Intranasal Cerium Oxide Nanoparticles Ameliorate Cognitive Function in Rats with Alzheimer’s via Anti-Oxidative Pathway

Round 1

Reviewer 1 Report

This manuscript by Danish et al reports an intranasal delivery strategy of cerium oxide nanoparticles which can ameliorate cognitive function in Alzheimer rat model. Overall, the experiments were well designed and the data can support their conclusion. The authors also provide detailed experimental procedures so that others can easily repeat their results. Thus, I recommend the manuscript for publication after minor revision.

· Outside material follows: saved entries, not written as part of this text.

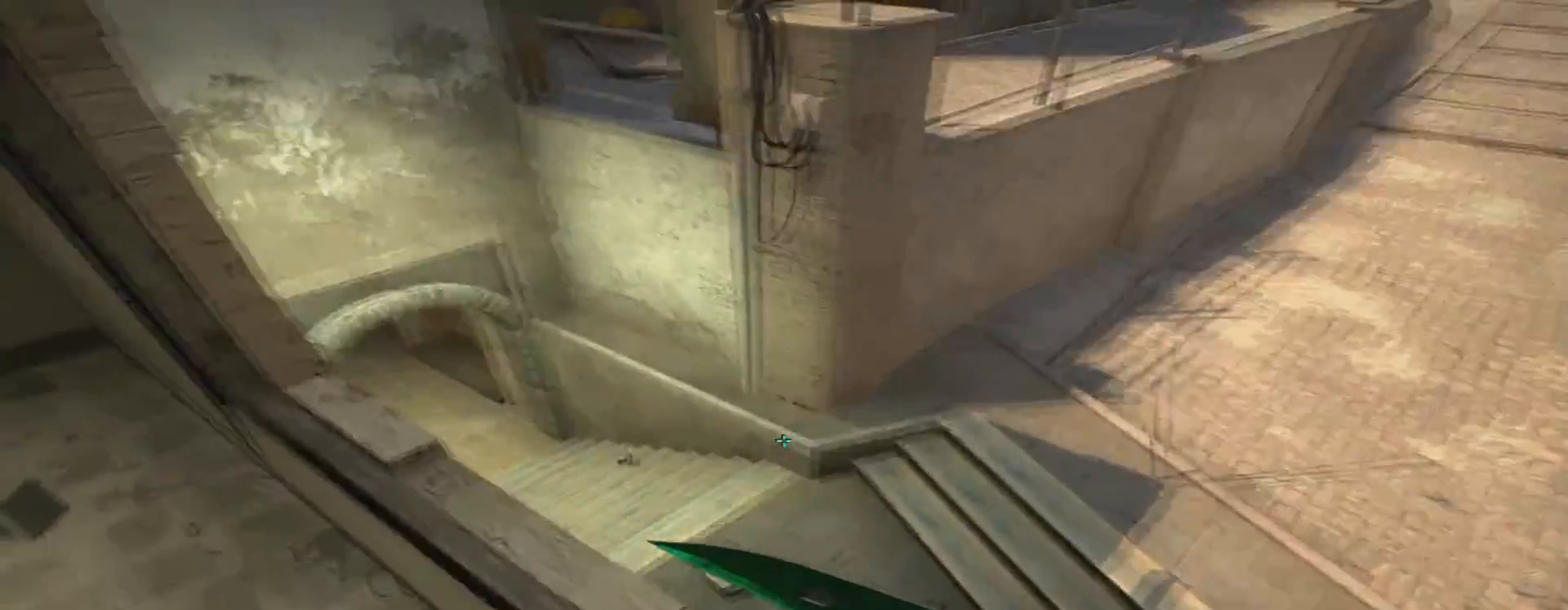
{"keys": ["ctrl", "d", "w"], "mouse": [], "events": [[17, "w", "up"], [484, "w", "down"]]}
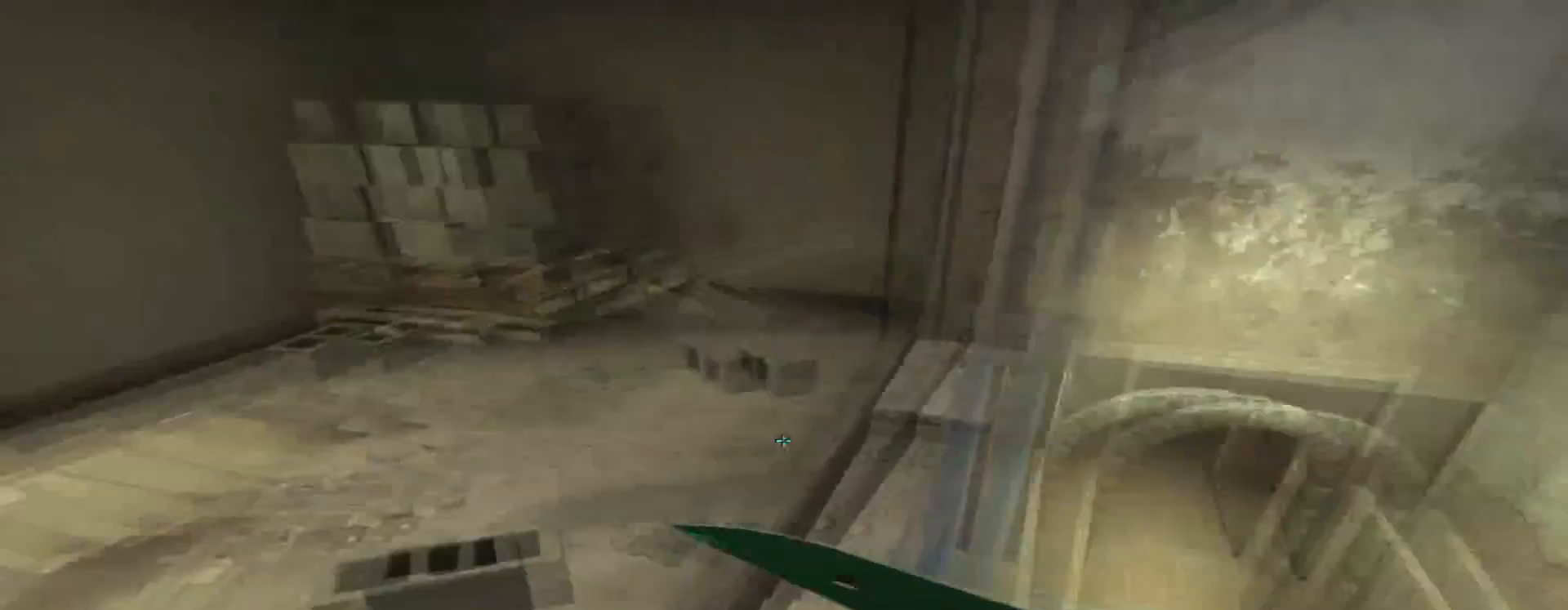
{"keys": ["f", "w"], "mouse": [], "events": [[33, "ctrl", "up"], [33, "d", "up"], [133, "w", "up"], [450, "w", "down"], [500, "f", "down"]]}
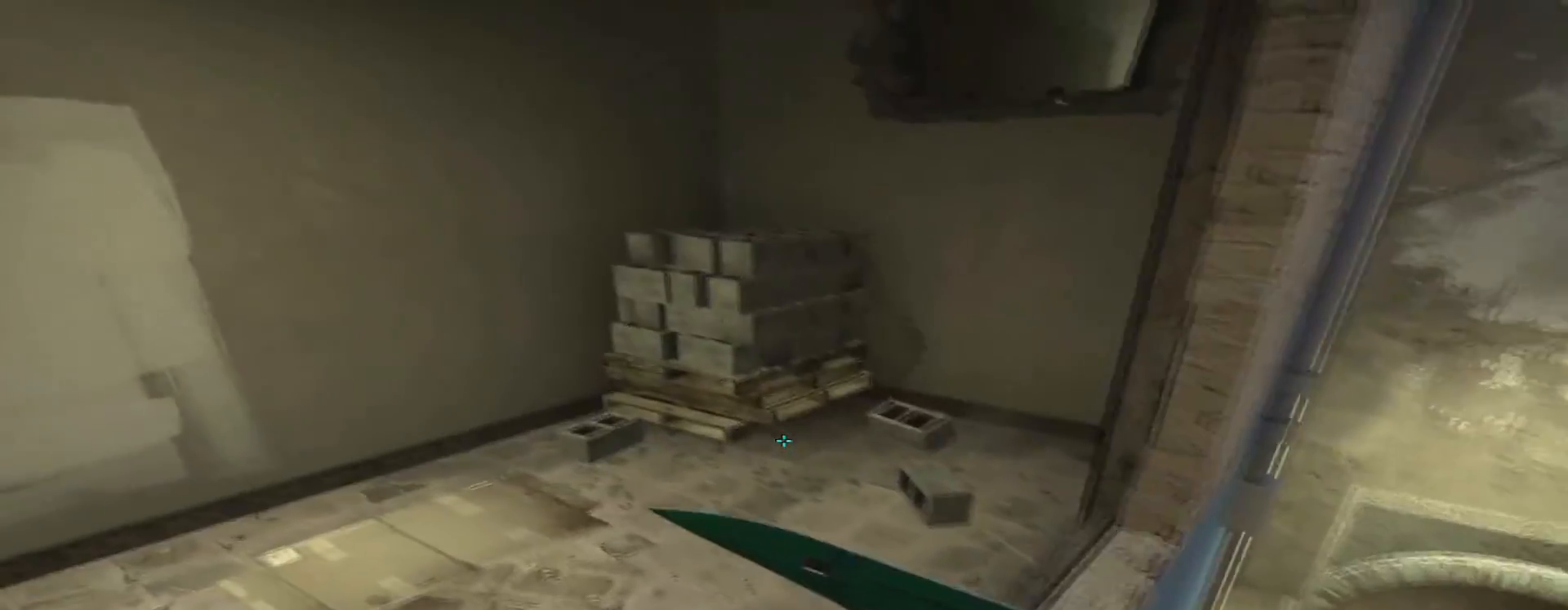
{"keys": ["space", "w"], "mouse": [], "events": [[101, "f", "up"], [384, "space", "down"]]}
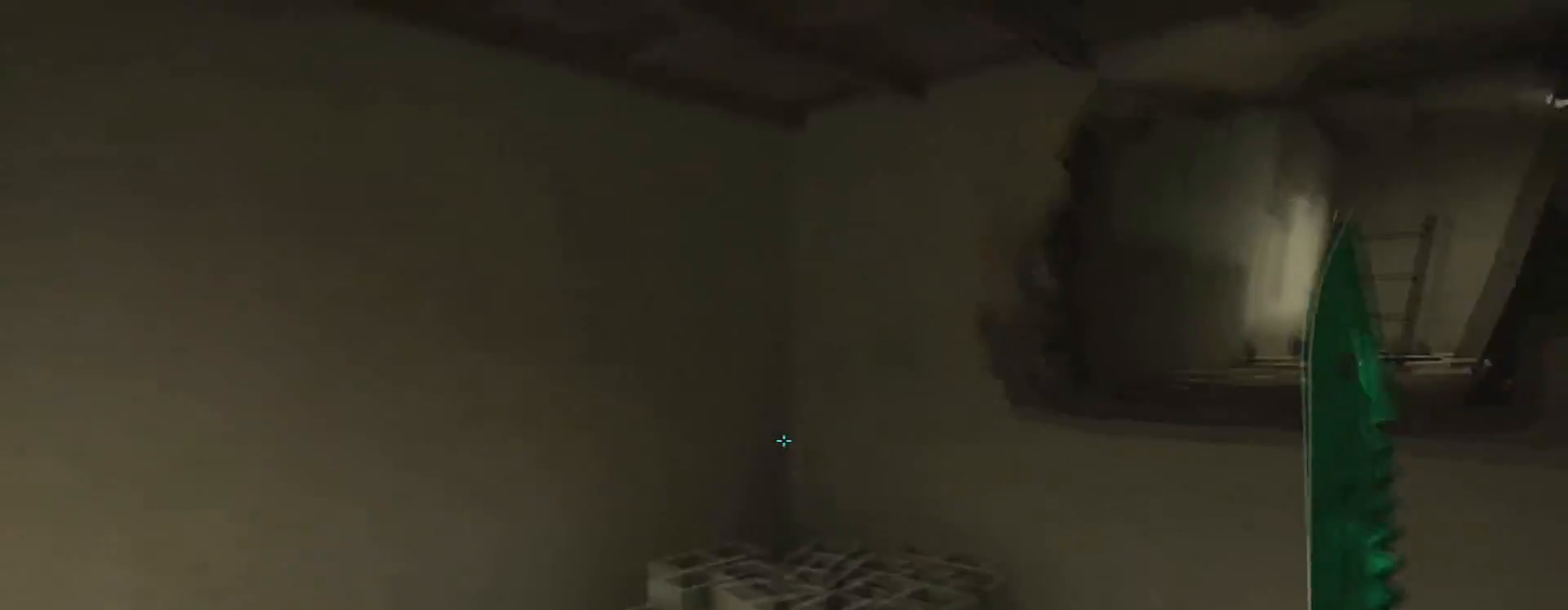
{"keys": [], "mouse": [], "events": [[200, "space", "up"], [434, "w", "up"]]}
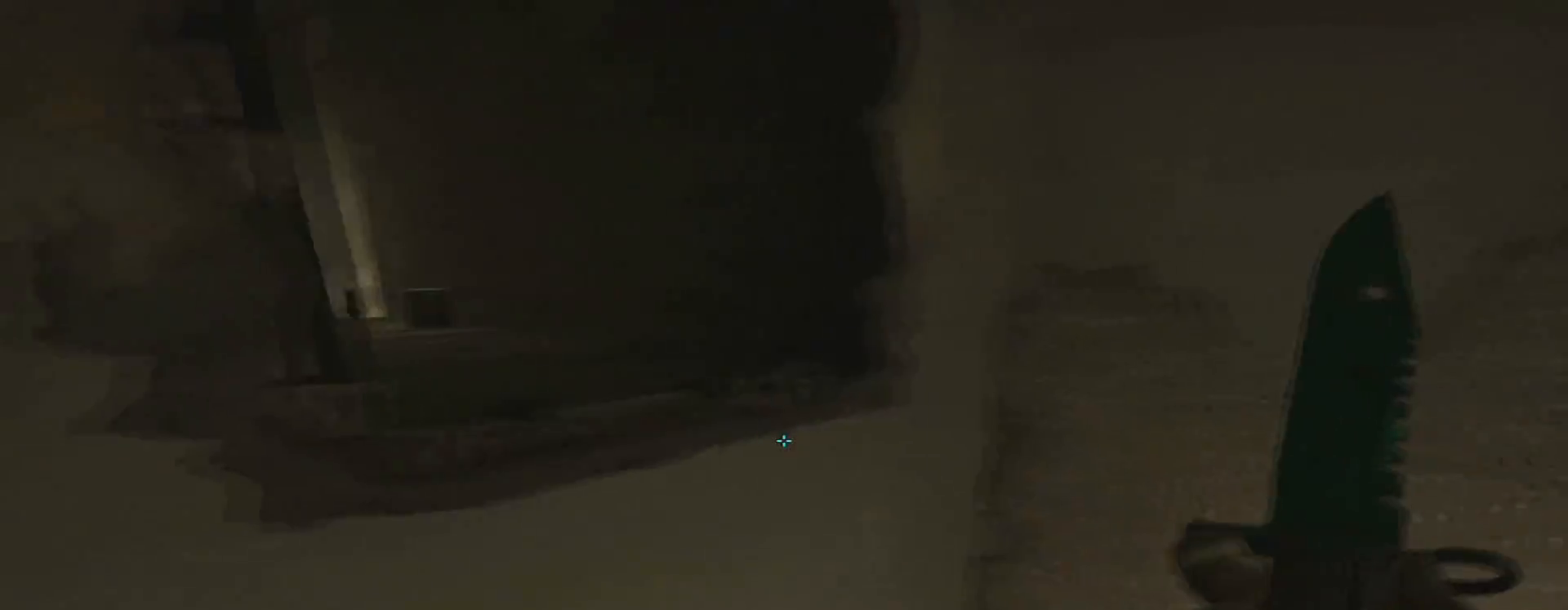
{"keys": ["w"], "mouse": [], "events": [[367, "w", "down"]]}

1. In Figure 2F, the reviewer suggests the author assign each of these peaks with the proper crystal phase (e.g. (110)).
2. In Figure 3 and 4, the reviewer suggests the author to add the group information in the Figure caption. If possible, please the original data points in each of these figures.
3. In the Introduction section, when the author mentioned “In the case of intranasal delivery, BBB is bypassed as the nanoparticles are taken up by olfactory cells of the nasal mucosa, reach the olfactory bulb in the limbic system, and are distributed to a different region of the brain by the olfactory and trigeminal nerve.” The author may also need to cite the reference which shows the same merit of this claim: NMR in Biomedicine, 2013, 26, 1176-1185.   “It is well reported that nanoparticles within the size range 200 nm can easily target the brain” Reference: The Enzymes, 2018, 43, 31-65; Acta Pharmaceutica Sinica B, 2021, 11, 3447-3464.

Author Response

Please see the attachment

Author Response File: Author Response.docx

Reviewer 2 Report

Overall:

 

The paper entitled “Intranasal cerium oxide nanoparticles ameliorates cognitive function in alzheimer rat model via anti-oxidative pathway” focuses on neuroprotective capacity of cerium oxide nanoparticles against scopolamine-induced rat model of Alzheimer’s disease (AD). The Authors conducted behavioral studies which showed that intranasal cerium oxide nanoparticles exhibited similar neuroprotective effects to rivastigmine during passive avoidance and Morris water maize tests. Also, the antioxidant activity of cerium oxide nanoparticles resulted in up-regulation of GSH and SOD level in brain homogenates after the treatment. In such a prestigious, high IF journal, I would suggest extended biochemical and molecular analyses. The publication (in the current version) shows very promising but only preliminary results.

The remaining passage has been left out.